Henry Mosler, like so many of his contemporaries, gained his artistic training in Europe and achieved lifelong success in his career. His family immigrated from Germany when he was a young boy and settled in Cincinnati, Ohio in 1851. Mosler began his artistic career as an engraver and illustrated for Harper's Weekly during the early years of the Civil War. To further his artistic study, he traveled first to Dusseldorf in 1863 and then to Paris two years later. He returned to Cincinnati in 1866 and began a very successful career as a portraitist commissioned by many of the community's business and civic leaders. The subject of Mosler's painting later began to change from portraiture to genre when he married in 1870 and began a family. After the birth of his first child, he created drawings and small paintings that centered on family life.
It was during Mosler's return to Munich in 1870 that he became specialized in genre painting: "Influenced by his earlier training in Dusseldorf, he continued to develop and exploit genre themes set in exceedingly well-researched environments. He also learned to emulate diverse textures from silk and velvet to fur and hair in a life-like manner, a skill for which Munich was renowned." (Henry Mosler Rediscovered, Los Angeles, California, 1995, p. 39) From Munich, Mosler moved to France in 1877, where he was enchanted with the everyday life of the Britons, and endeavored to translate their daily activities onto his canvases from an idealized point of view. "While not an innovator in this trend, Mosler's efforts in the genre included signature elements: combining highly accurate depiction of Breton peasant life - domestic interiors, specialized dress, and folk customs -with his penchant for dramatic story telling." (Henry Mosler Rediscovered, p. 42)

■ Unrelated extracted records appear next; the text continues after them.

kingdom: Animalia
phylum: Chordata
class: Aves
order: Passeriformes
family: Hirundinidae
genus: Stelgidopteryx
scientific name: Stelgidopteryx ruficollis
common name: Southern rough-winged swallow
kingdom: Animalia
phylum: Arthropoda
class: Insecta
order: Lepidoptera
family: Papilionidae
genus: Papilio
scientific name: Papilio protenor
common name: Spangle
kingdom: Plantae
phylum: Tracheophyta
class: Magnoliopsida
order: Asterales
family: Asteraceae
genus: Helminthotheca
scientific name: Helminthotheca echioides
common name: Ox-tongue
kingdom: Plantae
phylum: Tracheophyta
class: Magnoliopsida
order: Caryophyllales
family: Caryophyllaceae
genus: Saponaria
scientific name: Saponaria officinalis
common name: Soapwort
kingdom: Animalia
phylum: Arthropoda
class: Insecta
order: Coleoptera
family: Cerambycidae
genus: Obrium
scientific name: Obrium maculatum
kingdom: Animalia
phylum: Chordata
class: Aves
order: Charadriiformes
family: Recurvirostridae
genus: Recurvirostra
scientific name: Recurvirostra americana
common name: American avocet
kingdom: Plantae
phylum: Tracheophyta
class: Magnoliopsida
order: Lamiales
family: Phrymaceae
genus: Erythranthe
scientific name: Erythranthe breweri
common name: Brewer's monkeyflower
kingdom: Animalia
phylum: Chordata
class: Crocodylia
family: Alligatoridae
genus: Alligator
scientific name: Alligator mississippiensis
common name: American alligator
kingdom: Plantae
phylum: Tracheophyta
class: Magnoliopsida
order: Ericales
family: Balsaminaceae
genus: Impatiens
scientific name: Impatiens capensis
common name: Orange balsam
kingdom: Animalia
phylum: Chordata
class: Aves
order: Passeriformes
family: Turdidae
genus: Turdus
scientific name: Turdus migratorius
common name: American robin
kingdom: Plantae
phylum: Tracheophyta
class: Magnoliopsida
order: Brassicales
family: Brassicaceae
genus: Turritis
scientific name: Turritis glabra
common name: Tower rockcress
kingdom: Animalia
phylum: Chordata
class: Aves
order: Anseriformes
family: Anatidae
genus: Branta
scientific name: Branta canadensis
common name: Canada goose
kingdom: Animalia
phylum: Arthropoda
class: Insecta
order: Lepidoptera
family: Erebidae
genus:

The Secret Visitor is a beautiful example of Mosler's Breton genre painting. The scene depicts a young woman, busy at her daily chores, who has just received a visit from an admirer. The visit is abruptly interrupted by the entry of an older matron. The bouquet of flowers, lying on the floor beside the young woman, give away the gentleman's romantic intentions. Mosler creates a modest interior, which accentuates her brilliant red embroidered dress.